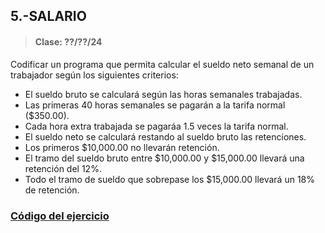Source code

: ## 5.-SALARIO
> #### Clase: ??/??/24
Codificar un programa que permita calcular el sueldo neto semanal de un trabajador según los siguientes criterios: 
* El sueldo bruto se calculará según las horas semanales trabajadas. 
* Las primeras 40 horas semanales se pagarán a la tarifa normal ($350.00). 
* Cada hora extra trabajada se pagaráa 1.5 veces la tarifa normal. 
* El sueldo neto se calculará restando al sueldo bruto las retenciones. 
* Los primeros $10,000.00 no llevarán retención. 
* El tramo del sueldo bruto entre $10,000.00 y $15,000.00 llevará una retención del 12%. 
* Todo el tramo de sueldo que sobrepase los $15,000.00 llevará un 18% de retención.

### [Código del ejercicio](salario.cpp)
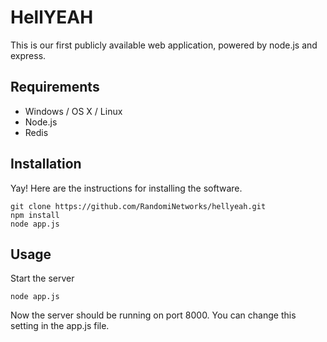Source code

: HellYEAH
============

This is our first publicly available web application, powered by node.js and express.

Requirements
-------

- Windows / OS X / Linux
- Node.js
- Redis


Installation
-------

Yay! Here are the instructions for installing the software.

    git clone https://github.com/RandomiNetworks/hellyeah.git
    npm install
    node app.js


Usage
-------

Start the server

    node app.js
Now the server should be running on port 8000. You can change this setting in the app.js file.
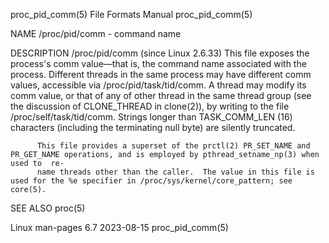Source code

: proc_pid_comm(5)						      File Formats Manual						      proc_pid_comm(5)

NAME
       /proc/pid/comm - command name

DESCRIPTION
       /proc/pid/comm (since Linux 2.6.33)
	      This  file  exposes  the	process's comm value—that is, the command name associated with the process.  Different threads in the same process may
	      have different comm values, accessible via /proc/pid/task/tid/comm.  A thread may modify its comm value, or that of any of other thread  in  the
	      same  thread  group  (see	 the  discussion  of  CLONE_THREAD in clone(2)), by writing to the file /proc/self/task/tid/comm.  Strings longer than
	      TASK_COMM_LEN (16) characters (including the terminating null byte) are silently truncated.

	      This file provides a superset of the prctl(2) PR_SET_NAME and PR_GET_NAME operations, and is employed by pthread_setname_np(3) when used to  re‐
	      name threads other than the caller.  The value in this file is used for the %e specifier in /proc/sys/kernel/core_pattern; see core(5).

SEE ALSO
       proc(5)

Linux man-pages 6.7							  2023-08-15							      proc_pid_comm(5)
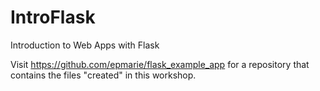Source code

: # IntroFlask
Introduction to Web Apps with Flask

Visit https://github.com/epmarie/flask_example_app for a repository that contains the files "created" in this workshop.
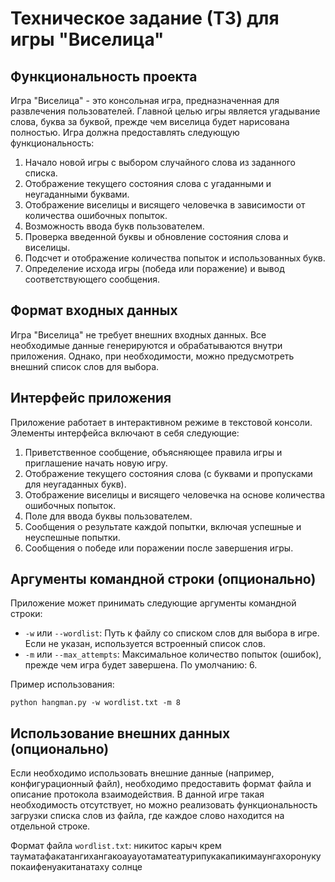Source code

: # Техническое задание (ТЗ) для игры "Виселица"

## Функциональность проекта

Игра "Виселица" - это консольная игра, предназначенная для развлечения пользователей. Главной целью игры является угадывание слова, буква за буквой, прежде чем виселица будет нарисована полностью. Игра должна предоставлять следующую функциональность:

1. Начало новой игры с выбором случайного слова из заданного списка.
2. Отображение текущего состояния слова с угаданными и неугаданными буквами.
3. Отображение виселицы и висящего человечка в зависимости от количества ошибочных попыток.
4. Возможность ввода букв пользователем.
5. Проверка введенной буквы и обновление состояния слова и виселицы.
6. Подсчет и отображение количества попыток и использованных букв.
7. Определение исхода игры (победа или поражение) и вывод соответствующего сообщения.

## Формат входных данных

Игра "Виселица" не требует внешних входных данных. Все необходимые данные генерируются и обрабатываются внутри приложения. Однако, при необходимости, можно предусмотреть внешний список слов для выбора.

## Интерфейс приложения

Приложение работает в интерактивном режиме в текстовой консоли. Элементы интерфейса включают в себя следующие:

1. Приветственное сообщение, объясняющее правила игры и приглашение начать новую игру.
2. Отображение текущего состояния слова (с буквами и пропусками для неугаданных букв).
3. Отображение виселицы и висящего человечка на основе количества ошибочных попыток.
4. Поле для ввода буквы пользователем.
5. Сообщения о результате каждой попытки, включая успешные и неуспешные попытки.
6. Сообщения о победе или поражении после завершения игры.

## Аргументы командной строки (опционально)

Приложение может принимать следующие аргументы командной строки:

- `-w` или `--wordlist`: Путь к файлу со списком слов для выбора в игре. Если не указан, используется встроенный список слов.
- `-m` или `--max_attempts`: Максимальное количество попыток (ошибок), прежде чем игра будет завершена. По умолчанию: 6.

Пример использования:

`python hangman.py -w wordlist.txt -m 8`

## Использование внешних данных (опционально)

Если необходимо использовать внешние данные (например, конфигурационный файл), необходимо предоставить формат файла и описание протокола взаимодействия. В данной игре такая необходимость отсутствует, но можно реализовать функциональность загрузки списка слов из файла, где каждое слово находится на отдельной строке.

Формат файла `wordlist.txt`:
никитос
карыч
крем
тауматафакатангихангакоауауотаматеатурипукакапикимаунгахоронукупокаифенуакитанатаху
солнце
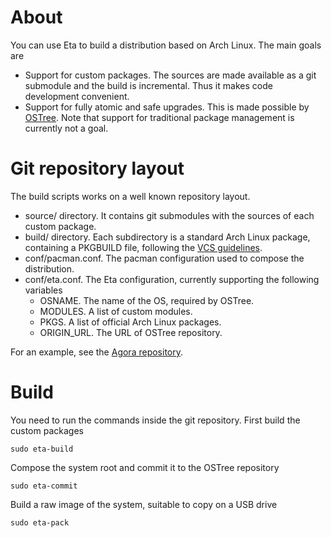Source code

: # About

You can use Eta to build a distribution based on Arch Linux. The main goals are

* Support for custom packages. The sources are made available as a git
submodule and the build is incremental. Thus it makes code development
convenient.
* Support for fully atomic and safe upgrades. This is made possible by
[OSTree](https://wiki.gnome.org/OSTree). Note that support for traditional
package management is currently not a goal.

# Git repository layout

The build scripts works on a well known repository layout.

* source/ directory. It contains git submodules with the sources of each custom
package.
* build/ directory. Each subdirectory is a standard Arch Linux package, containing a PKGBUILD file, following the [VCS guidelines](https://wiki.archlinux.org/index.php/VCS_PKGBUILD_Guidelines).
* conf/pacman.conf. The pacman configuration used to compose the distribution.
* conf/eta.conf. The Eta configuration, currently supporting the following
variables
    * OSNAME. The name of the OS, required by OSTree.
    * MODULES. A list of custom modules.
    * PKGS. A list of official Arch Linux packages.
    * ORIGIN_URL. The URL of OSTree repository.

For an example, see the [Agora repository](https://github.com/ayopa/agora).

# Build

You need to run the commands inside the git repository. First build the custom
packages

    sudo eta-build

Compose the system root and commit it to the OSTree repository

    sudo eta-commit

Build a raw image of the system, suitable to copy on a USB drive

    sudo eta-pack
────────────────────────────────────────
> **PROBLEM STATEMENT**
What you return should match the material word for word, apart from the pictures.

> **ANSWER BOX**
Source code

: ## 5.-SALARIO
> #### Clase: ??/??/24
Codificar un programa que permita calcular el sueldo neto semanal de un trabajador según los siguientes criterios: 
* El sueldo bruto se calculará según las horas semanales trabajadas. 
* Las primeras 40 horas semanales se pagarán a la tarifa normal ($350.00). 
* Cada hora extra trabajada se pagaráa 1.5 veces la tarifa normal. 
* El sueldo neto se calculará restando al sueldo bruto las retenciones. 
* Los primeros $10,000.00 no llevarán retención. 
* El tramo del sueldo bruto entre $10,000.00 y $15,000.00 llevará una retención del 12%. 
* Todo el tramo de sueldo que sobrepase los $15,000.00 llevará un 18% de retención.

### [Código del ejercicio](salario.cpp)
Source code

: HellYEAH
============

This is our first publicly available web application, powered by node.js and express.

Requirements
-------

- Windows / OS X / Linux
- Node.js
- Redis


Installation
-------

Yay! Here are the instructions for installing the software.

    git clone https://github.com/RandomiNetworks/hellyeah.git
    npm install
    node app.js


Usage
-------

Start the server

    node app.js
Now the server should be running on port 8000. You can change this setting in the app.js file.
Source code

: proc_pid_comm(5)						      File Formats Manual						      proc_pid_comm(5)

NAME
       /proc/pid/comm - command name

DESCRIPTION
       /proc/pid/comm (since Linux 2.6.33)
	      This  file  exposes  the	process's comm value—that is, the command name associated with the process.  Different threads in the same process may
	      have different comm values, accessible via /proc/pid/task/tid/comm.  A thread may modify its comm value, or that of any of other thread  in  the
	      same  thread  group  (see	 the  discussion  of  CLONE_THREAD in clone(2)), by writing to the file /proc/self/task/tid/comm.  Strings longer than
	      TASK_COMM_LEN (16) characters (including the terminating null byte) are silently truncated.

	      This file provides a superset of the prctl(2) PR_SET_NAME and PR_GET_NAME operations, and is employed by pthread_setname_np(3) when used to  re‐
	      name threads other than the caller.  The value in this file is used for the %e specifier in /proc/sys/kernel/core_pattern; see core(5).

SEE ALSO
       proc(5)

Linux man-pages 6.7							  2023-08-15							      proc_pid_comm(5)
Source code

: # IntroFlask
Introduction to Web Apps with Flask

Visit https://github.com/epmarie/flask_example_app for a repository that contains the files "created" in this workshop.
Source code

: # Техническое задание (ТЗ) для игры "Виселица"

## Функциональность проекта

Игра "Виселица" - это консольная игра, предназначенная для развлечения пользователей. Главной целью игры является угадывание слова, буква за буквой, прежде чем виселица будет нарисована полностью. Игра должна предоставлять следующую функциональность:

1. Начало новой игры с выбором случайного слова из заданного списка.
2. Отображение текущего состояния слова с угаданными и неугаданными буквами.
3. Отображение виселицы и висящего человечка в зависимости от количества ошибочных попыток.
4. Возможность ввода букв пользователем.
5. Проверка введенной буквы и обновление состояния слова и виселицы.
6. Подсчет и отображение количества попыток и использованных букв.
7. Определение исхода игры (победа или поражение) и вывод соответствующего сообщения.

## Формат входных данных

Игра "Виселица" не требует внешних входных данных. Все необходимые данные генерируются и обрабатываются внутри приложения. Однако, при необходимости, можно предусмотреть внешний список слов для выбора.

## Интерфейс приложения

Приложение работает в интерактивном режиме в текстовой консоли. Элементы интерфейса включают в себя следующие:

1. Приветственное сообщение, объясняющее правила игры и приглашение начать новую игру.
2. Отображение текущего состояния слова (с буквами и пропусками для неугаданных букв).
3. Отображение виселицы и висящего человечка на основе количества ошибочных попыток.
4. Поле для ввода буквы пользователем.
5. Сообщения о результате каждой попытки, включая успешные и неуспешные попытки.
6. Сообщения о победе или поражении после завершения игры.

## Аргументы командной строки (опционально)

Приложение может принимать следующие аргументы командной строки:

- `-w` или `--wordlist`: Путь к файлу со списком слов для выбора в игре. Если не указан, используется встроенный список слов.
- `-m` или `--max_attempts`: Максимальное количество попыток (ошибок), прежде чем игра будет завершена. По умолчанию: 6.

Пример использования:

`python hangman.py -w wordlist.txt -m 8`

## Использование внешних данных (опционально)

Если необходимо использовать внешние данные (например, конфигурационный файл), необходимо предоставить формат файла и описание протокола взаимодействия. В данной игре такая необходимость отсутствует, но можно реализовать функциональность загрузки списка слов из файла, где каждое слово находится на отдельной строке.

Формат файла `wordlist.txt`:
никитос
карыч
крем
тауматафакатангихангакоауауотаматеатурипукакапикимаунгахоронукупокаифенуакитанатаху
солнце
Source code

: # About

You can use Eta to build a distribution based on Arch Linux. The main goals are

* Support for custom packages. The sources are made available as a git
submodule and the build is incremental. Thus it makes code development
convenient.
* Support for fully atomic and safe upgrades. This is made possible by
[OSTree](https://wiki.gnome.org/OSTree). Note that support for traditional
package management is currently not a goal.

# Git repository layout

The build scripts works on a well known repository layout.

* source/ directory. It contains git submodules with the sources of each custom
package.
* build/ directory. Each subdirectory is a standard Arch Linux package, containing a PKGBUILD file, following the [VCS guidelines](https://wiki.archlinux.org/index.php/VCS_PKGBUILD_Guidelines).
* conf/pacman.conf. The pacman configuration used to compose the distribution.
* conf/eta.conf. The Eta configuration, currently supporting the following
variables
    * OSNAME. The name of the OS, required by OSTree.
    * MODULES. A list of custom modules.
    * PKGS. A list of official Arch Linux packages.
    * ORIGIN_URL. The URL of OSTree repository.

For an example, see the [Agora repository](https://github.com/ayopa/agora).

# Build

You need to run the commands inside the git repository. First build the custom
packages

    sudo eta-build

Compose the system root and commit it to the OSTree repository

    sudo eta-commit

Build a raw image of the system, suitable to copy on a USB drive

    sudo eta-pack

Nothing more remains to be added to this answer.